[Data for processing Boundary: Start]

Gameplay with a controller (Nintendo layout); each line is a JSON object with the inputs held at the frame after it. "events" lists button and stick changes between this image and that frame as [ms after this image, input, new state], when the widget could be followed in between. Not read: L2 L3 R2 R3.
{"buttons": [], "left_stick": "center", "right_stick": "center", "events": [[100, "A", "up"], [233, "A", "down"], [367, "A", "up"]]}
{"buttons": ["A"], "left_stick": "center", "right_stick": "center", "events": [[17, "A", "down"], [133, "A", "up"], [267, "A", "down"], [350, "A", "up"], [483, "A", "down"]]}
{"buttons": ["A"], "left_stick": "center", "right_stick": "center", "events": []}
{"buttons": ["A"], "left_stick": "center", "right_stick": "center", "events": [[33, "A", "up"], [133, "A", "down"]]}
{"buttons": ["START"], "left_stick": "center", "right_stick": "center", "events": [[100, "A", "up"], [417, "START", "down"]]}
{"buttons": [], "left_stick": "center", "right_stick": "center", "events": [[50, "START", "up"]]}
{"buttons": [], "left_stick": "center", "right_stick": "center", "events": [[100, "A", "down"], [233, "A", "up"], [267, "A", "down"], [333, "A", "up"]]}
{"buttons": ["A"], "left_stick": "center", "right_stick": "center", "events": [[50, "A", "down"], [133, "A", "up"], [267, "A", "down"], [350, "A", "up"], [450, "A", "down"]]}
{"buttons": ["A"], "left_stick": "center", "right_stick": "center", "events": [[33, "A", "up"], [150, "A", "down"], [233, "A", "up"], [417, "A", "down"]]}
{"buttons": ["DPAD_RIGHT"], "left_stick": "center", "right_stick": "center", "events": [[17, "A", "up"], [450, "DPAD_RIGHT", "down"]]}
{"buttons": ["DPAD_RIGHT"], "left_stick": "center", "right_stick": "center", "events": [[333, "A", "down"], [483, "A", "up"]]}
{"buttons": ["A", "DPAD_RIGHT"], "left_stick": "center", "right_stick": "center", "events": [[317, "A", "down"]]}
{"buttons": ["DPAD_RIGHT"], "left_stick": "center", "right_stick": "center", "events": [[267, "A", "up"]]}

[Data for processing Boundary: End]

Problem description: The records above need to be output again, verbatim.

Answer to this exercise:
Gameplay with a controller (Nintendo layout); each line is a JSON object with the inputs held at the frame after it. "events" lists button and stick changes between this image and that frame as [ms after this image, input, new state], when the widget could be followed in between. Not read: L2 L3 R2 R3.
{"buttons": [], "left_stick": "center", "right_stick": "center", "events": [[100, "A", "up"], [233, "A", "down"], [367, "A", "up"]]}
{"buttons": ["A"], "left_stick": "center", "right_stick": "center", "events": [[17, "A", "down"], [133, "A", "up"], [267, "A", "down"], [350, "A", "up"], [483, "A", "down"]]}
{"buttons": ["A"], "left_stick": "center", "right_stick": "center", "events": []}
{"buttons": ["A"], "left_stick": "center", "right_stick": "center", "events": [[33, "A", "up"], [133, "A", "down"]]}
{"buttons": ["START"], "left_stick": "center", "right_stick": "center", "events": [[100, "A", "up"], [417, "START", "down"]]}
{"buttons": [], "left_stick": "center", "right_stick": "center", "events": [[50, "START", "up"]]}
{"buttons": [], "left_stick": "center", "right_stick": "center", "events": [[100, "A", "down"], [233, "A", "up"], [267, "A", "down"], [333, "A", "up"]]}
{"buttons": ["A"], "left_stick": "center", "right_stick": "center", "events": [[50, "A", "down"], [133, "A", "up"], [267, "A", "down"], [350, "A", "up"], [450, "A", "down"]]}
{"buttons": ["A"], "left_stick": "center", "right_stick": "center", "events": [[33, "A", "up"], [150, "A", "down"], [233, "A", "up"], [417, "A", "down"]]}
{"buttons": ["DPAD_RIGHT"], "left_stick": "center", "right_stick": "center", "events": [[17, "A", "up"], [450, "DPAD_RIGHT", "down"]]}
{"buttons": ["DPAD_RIGHT"], "left_stick": "center", "right_stick": "center", "events": [[333, "A", "down"], [483, "A", "up"]]}
{"buttons": ["A", "DPAD_RIGHT"], "left_stick": "center", "right_stick": "center", "events": [[317, "A", "down"]]}
{"buttons": ["DPAD_RIGHT"], "left_stick": "center", "right_stick": "center", "events": [[267, "A", "up"]]}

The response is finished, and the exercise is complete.